▸ Parts of the exercise
(1) Name every writer whose work or words the passage about the Gæson and the latus cites.
(2) Decide whether each statement agrees with the passage about the Gæson and the latus: (a) Ephorus calls the Gæson a river near Priene. (b) Archestratus says the best latus is caught off the coast of Sicily. (c) The lake Gæsonis lies between Priene and Miletus. Give yes or no for each, and quote the words that settle it.
(3) Reproduce word for word the part of the passage about the Gæson and the latus that begins at the words "88. There is" and ends after "marvellous of dainties.".

But the Gæson, which is mentioned by Archestratus, means the lake Gæsonis, which is between Priene and Miletus, connected with the sea, as Neanthes of Cyzicus tells us, in the sixth hook of his Hellenics. But Ephorus, in his fifth book, says that the Gæson is a river near Priene, which flows into the lake Gæsonis. And Archippus, in his Fishes, mentioning the pike, says—
Hermes th' Egyptian is the greatest rogue
Of all the fishmongers; he skins by force
The sharks and rhinès, and takes out the entrails
Of the Milesian pikes, before he sells them.
88. There is also a fish called the latus; and Archestratus says that the best fish of this kind is that which is taken off the coast of Italy, and he speaks thus concerning them:—
Near the well-treed Italia's verdant shores,
Fierce Scylla's strait the famous latus breeds,
Most marvellous of dainties.

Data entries
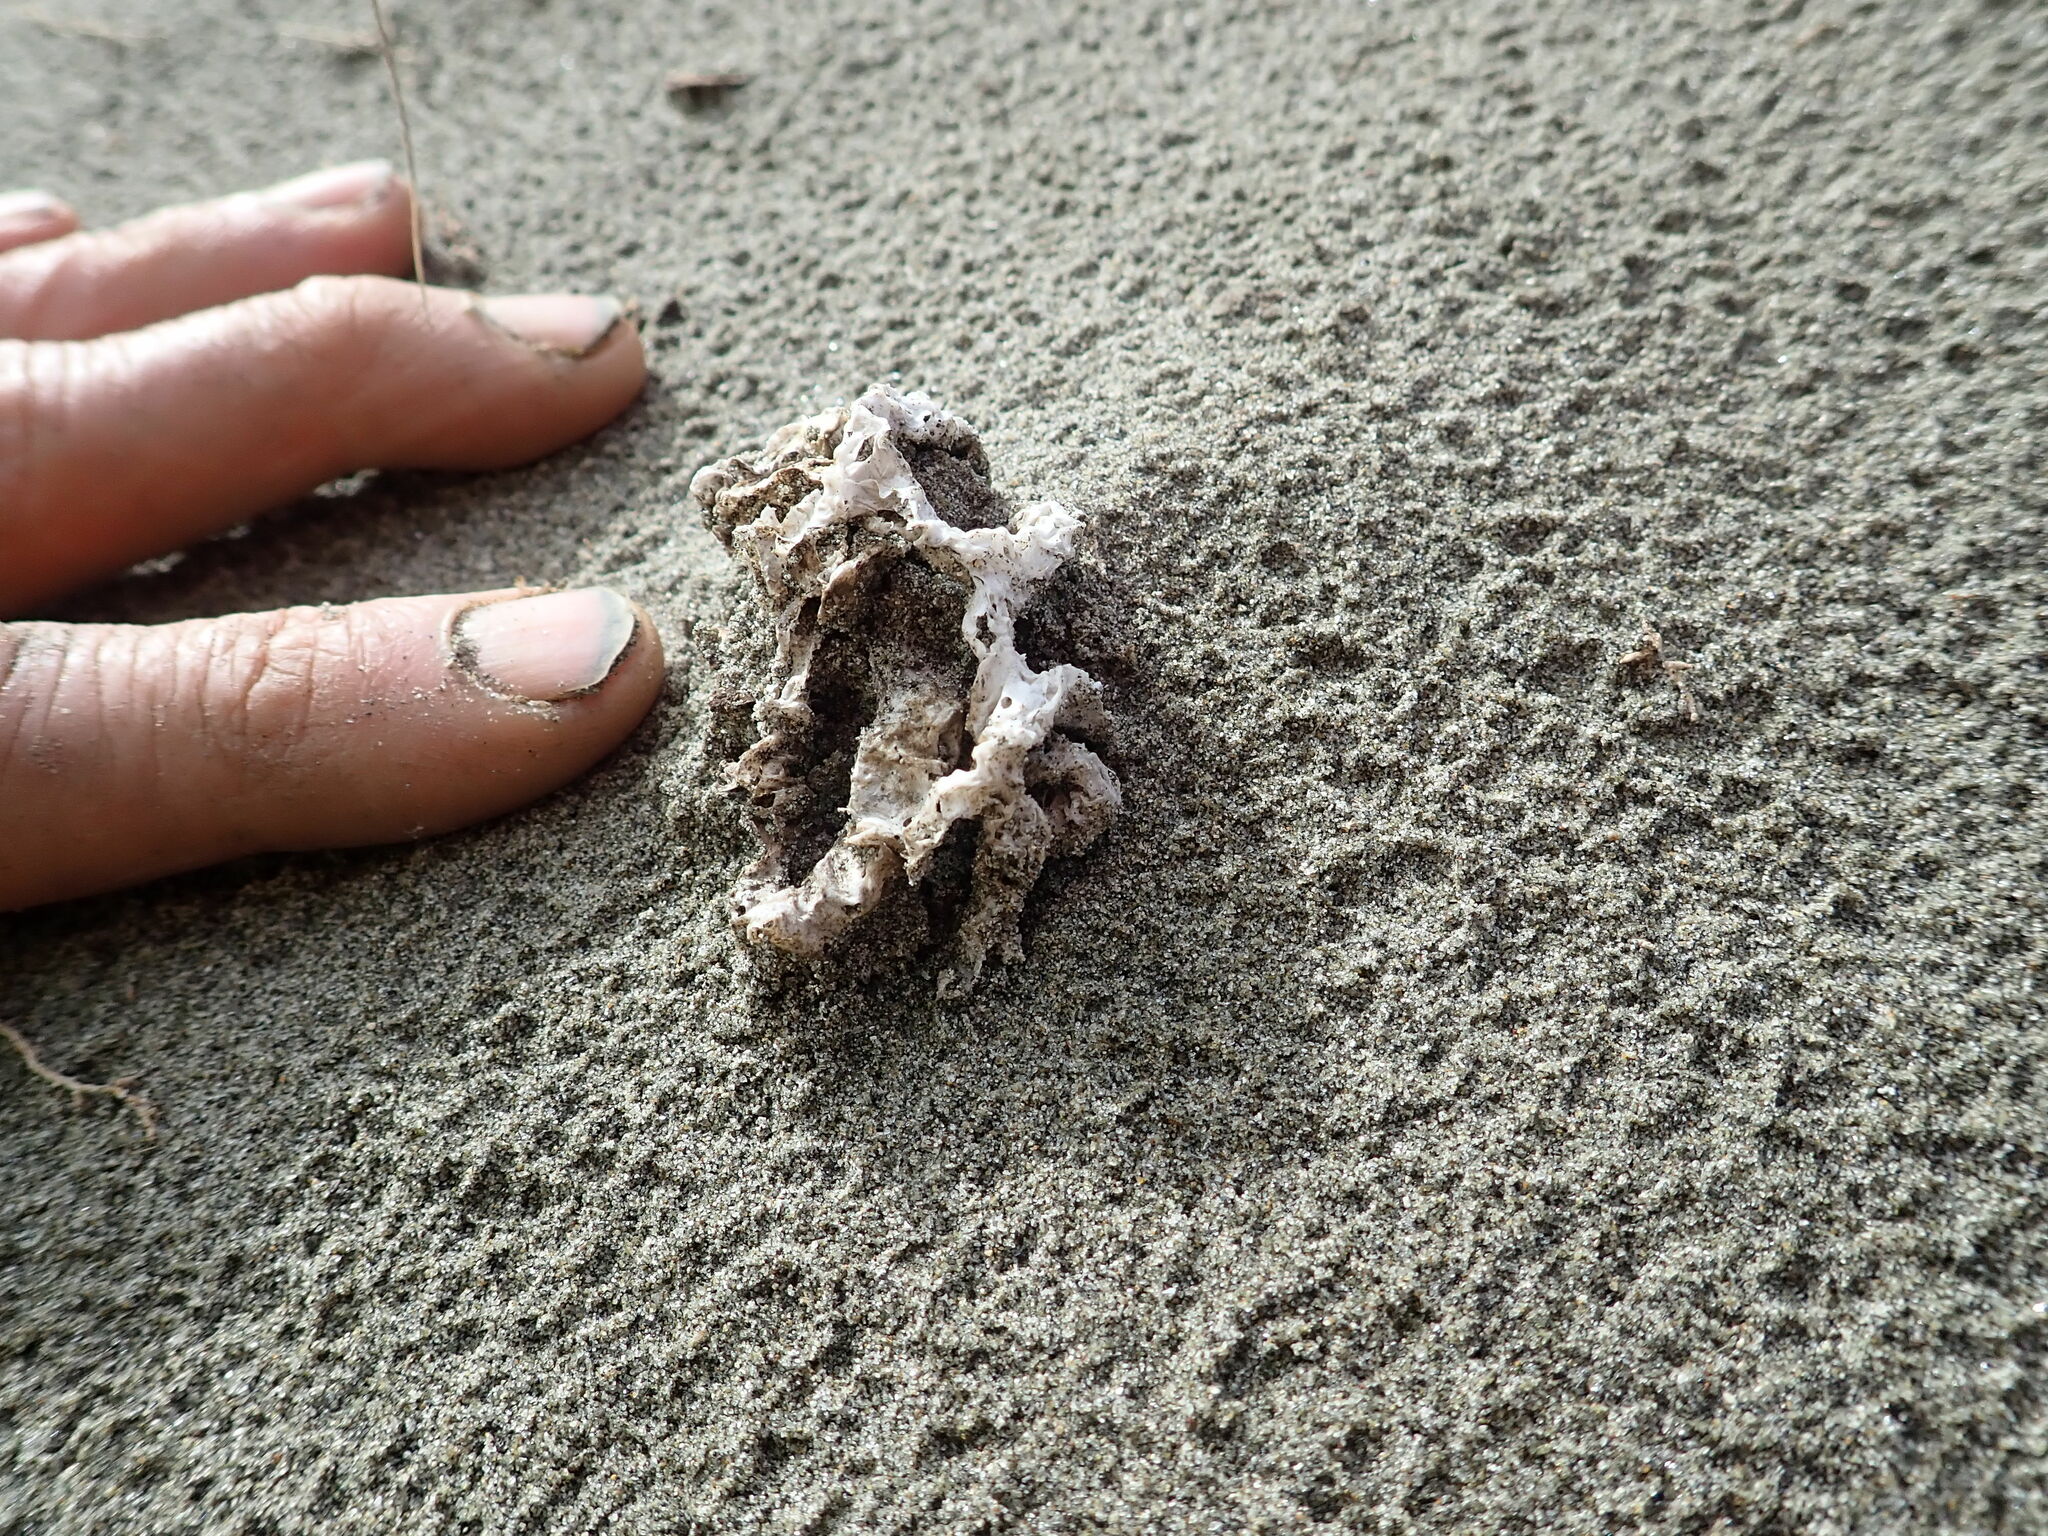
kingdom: Fungi
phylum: Basidiomycota
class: Agaricomycetes
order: Phallales
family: Phallaceae
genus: Ileodictyon
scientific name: Ileodictyon cibarium
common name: Basket fungus
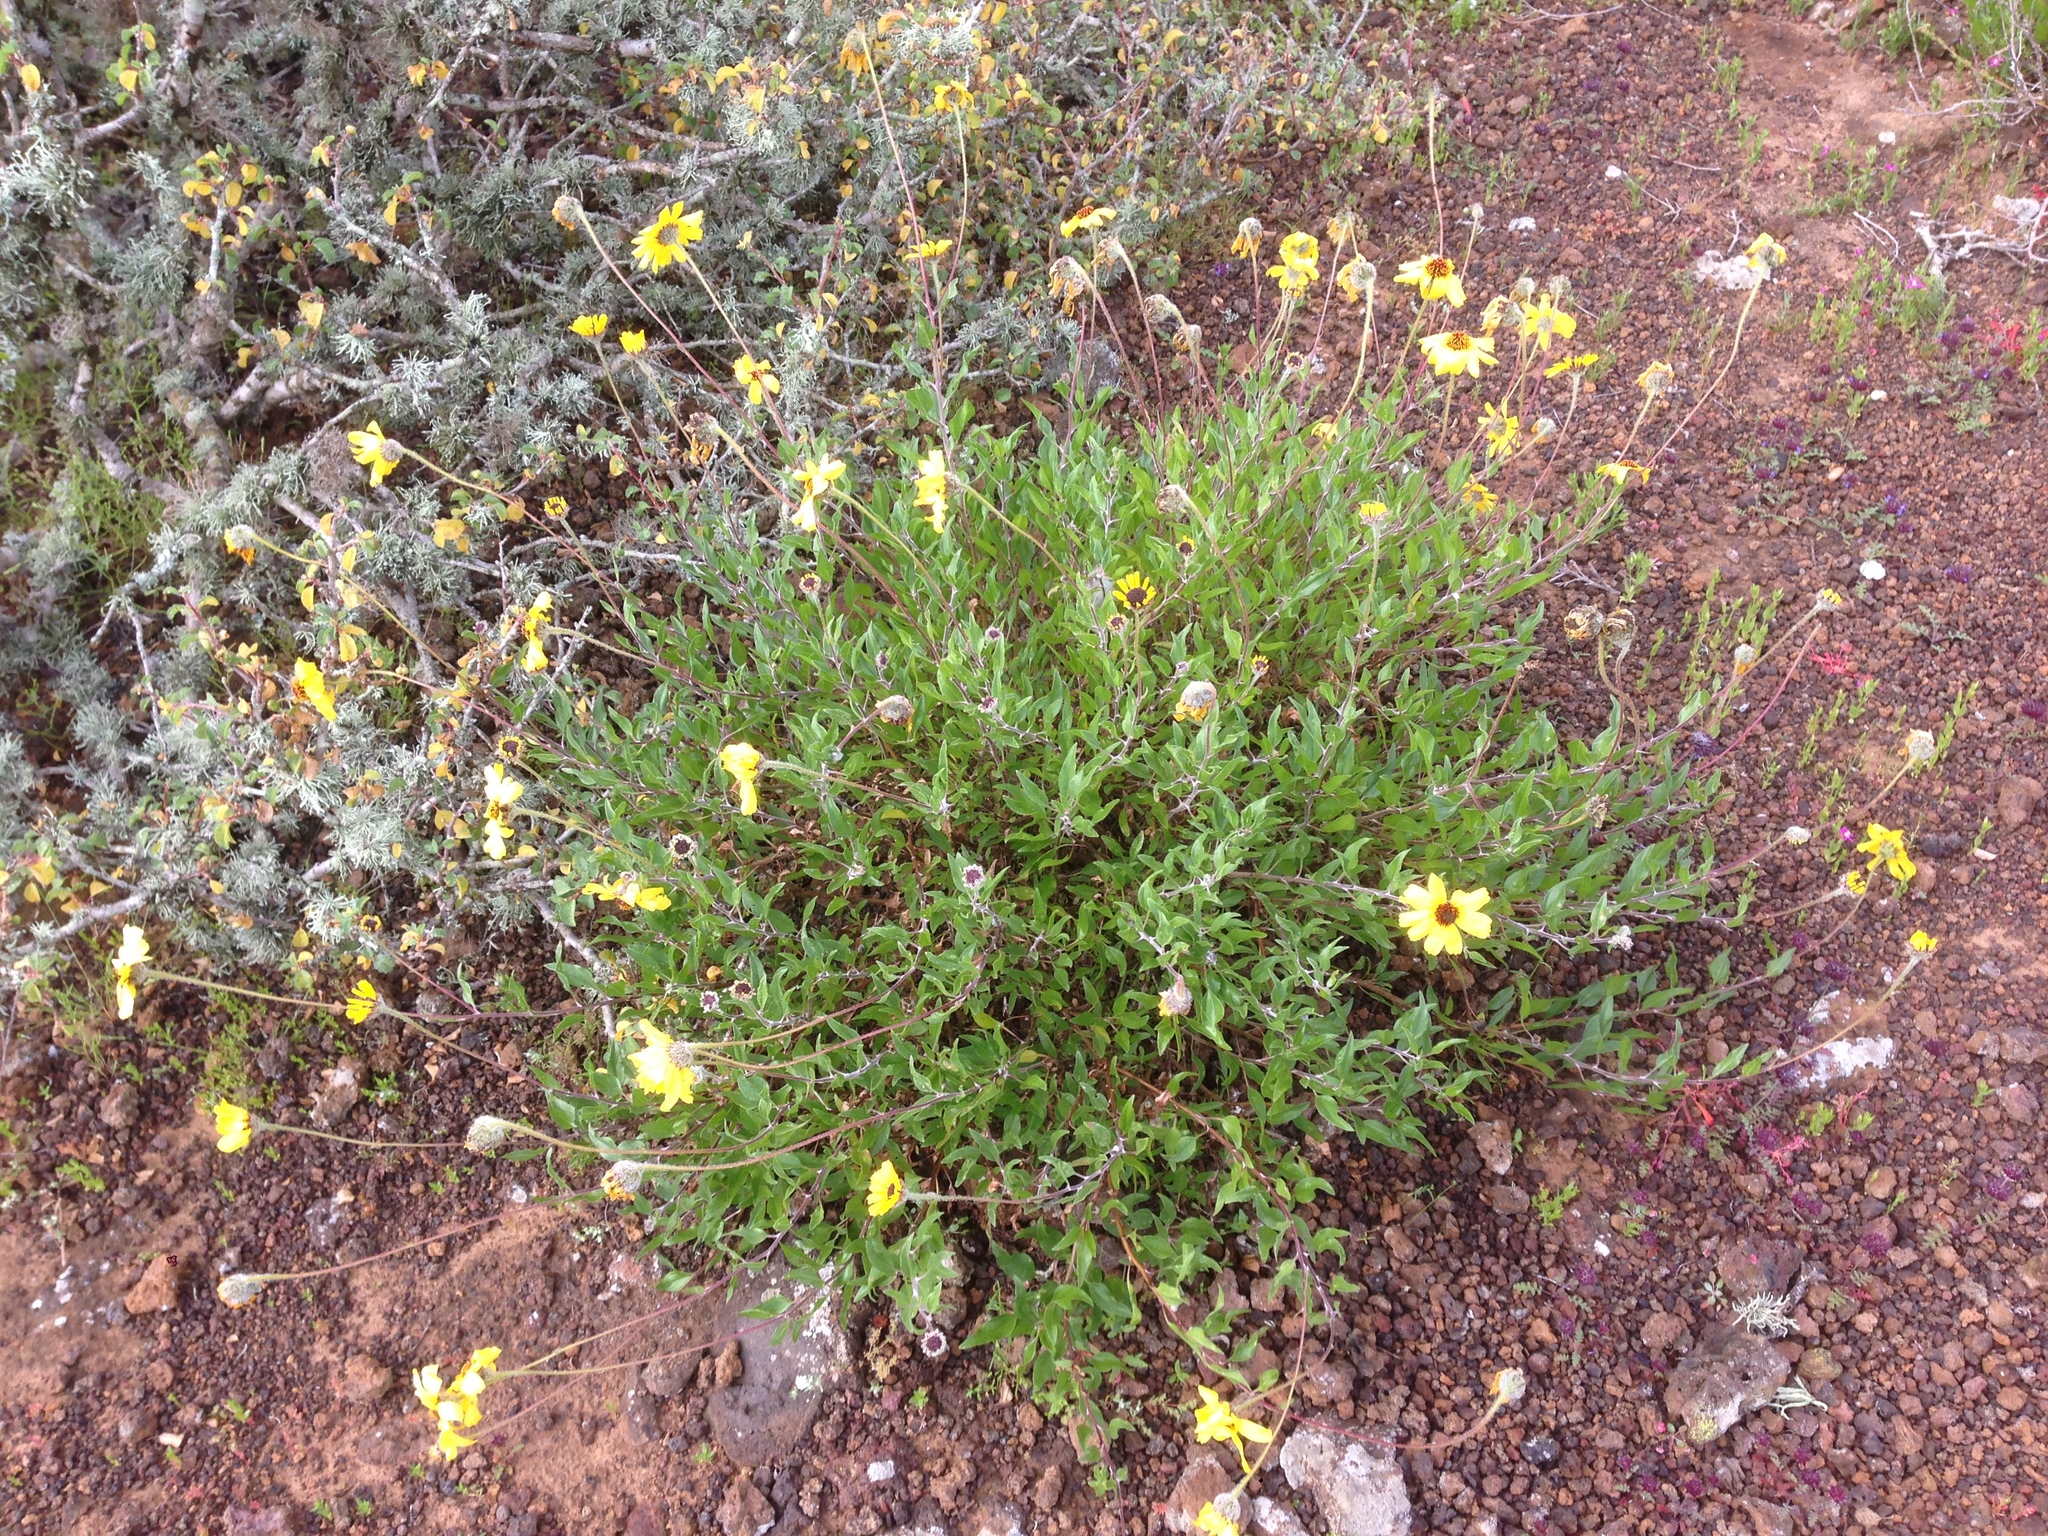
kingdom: Plantae
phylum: Tracheophyta
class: Magnoliopsida
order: Asterales
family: Asteraceae
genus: Encelia
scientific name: Encelia californica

▸ Exercise solutions
(1) Archestratus, Neanthes of Cyzicus, Ephorus, Archippus

(2)
(a) Yes: "Ephorus, in his fifth book, says that the Gæson is a river near Priene"
(b) No: "the best fish of this kind is that which is taken off the coast of Italy"
(c) Yes: "the lake Gæsonis, which is between Priene and Miletus"

(3)
88. There is also a fish called the latus; and Archestratus says that the best fish of this kind is that which is taken off the coast of Italy, and he speaks thus concerning them:—
Near the well-treed Italia's verdant shores,
Fierce Scylla's strait the famous latus breeds,
Most marvellous of dainties.